Reputation: 1622
I have trained the following flaml autoML (I have specified the algo to be a lightGBM):
automl = AutoML()
automl.fit(
X_train,
y_train,
estimator_list=["lgbm"],
task="classification",
metric="roc_auc",
eval_method="cv",
n_splits=3,
time_budget=training_seconds,
sample=True,
append_log=True,
log_type="all",
log_file_name = log_name,
model_history=True,
log_training_metric=True,
verbose=3,
seed=1234,
early_stop=True
)
A total of 3 features (x2
, x3
and x5
) are exposed to the model. I then check the features importance:
ds = pd.DataFrame()
ds["feature"] = automl.model.estimator.feature_name_
ds["importance"] = automl.model.estimator.feature_importances_
ds = ds.sort_values(by="importance", ascending=False).reset_index(drop=True)

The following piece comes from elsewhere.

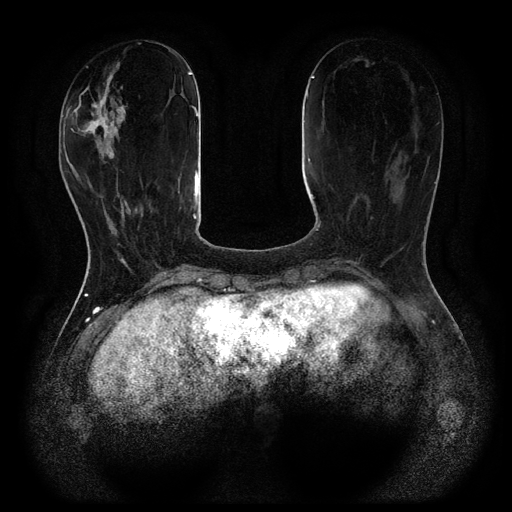
Breast MRI (dynamic contrast-enhanced, multi-phase), one axial slice; slice 32 of 116 in the series (ordered by position); dynamic contrast-enhanced series, time point 2 of 5 at this slice position (early post-contrast); 1.5 T; TE 2.6 ms, TR 5.4 ms; 512 × 512 image matrix, field of view 340 × 340 mm. Female patient, age 48 years.
Outlined on this slice (semi-automatically segmented with operator editing):
- breast lesion (labelled benign in the annotation): bounding box <74,60,129,160> (left, top, right, bottom; pixels)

When I check the feature importance I get this:
Question. Does that tell me that only one feature (x3
) has made it into the model? If so, why is the feature importance equal to 0 for x2
and x5
? I thought they wouldn't appear in the Features Importance table?
Upvotes: 0
Views: 1159
Reputation: 2670
For LightGBM, every feature has a reported feature importance, even those that are not used by any splits in the model.

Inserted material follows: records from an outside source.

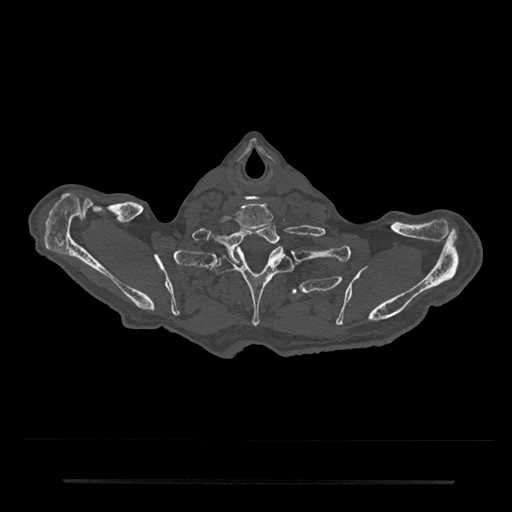
CT including the spine, one axial slice. Reconstruction kernel Br40s/3. 120 kVp. Bone window (W 1800 / L 400 HU). 0.5 mm slice thickness. 512 × 512 image matrix, field of view 427 × 427 mm. Male patient, age 74 years. Case-level facts recorded for this patient, not image findings: primary cancer: prostate.
Structures marked on this image (semi-automatically segmented with operator editing):
- T1 vertebra: bounding box <221,222,283,265> (left, top, right, bottom; pixels)
- T2 vertebra: <211,248,293,327>
- T3 vertebra: <290,287,299,298>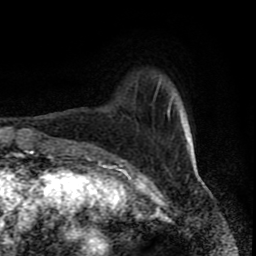
Breast MRI (dynamic contrast-enhanced), one axial slice. Position 17 of 80 along the scan axis. Cropped to one breast. Dynamic contrast-enhanced series, time point 2 of 8 at this slice position (early post-contrast). 1.5 T. TE 4.2 ms, TR 7 ms. 256 × 256 image matrix, field of view 160 × 160 mm. Female patient.
Structures marked on this image (semi-automatically segmented with operator editing):
- enhancing-tissue mask used for the functional tumour volume (all voxels passing the contrast-enhancement thresholds inside the analysis volume; usually the tumour): bounding box <154,79,172,117> (left, top, right, bottom; pixels)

Consider the following example in Python, using lightgbm==3.3.3
.
import lightgbm as lgb
from sklearn.datasets import make_regression
# create a 3-feature dataset where only one feature is important
X, y = make_regression(
n_samples=10_000,
n_features=3,
n_informative=1
)
dtrain = lgb.Dataset(
data=X,
label=y,
)
# train a tiny model
bst = lgb.train(
train_set=dtrain,
params={
"num_iterations": 10,
"num_leaves": 5
}
)
# look: all features included in feature performance
bst.feature_importance()
# array([ 0, 0, 40], dtype=int32)
Upvotes: 1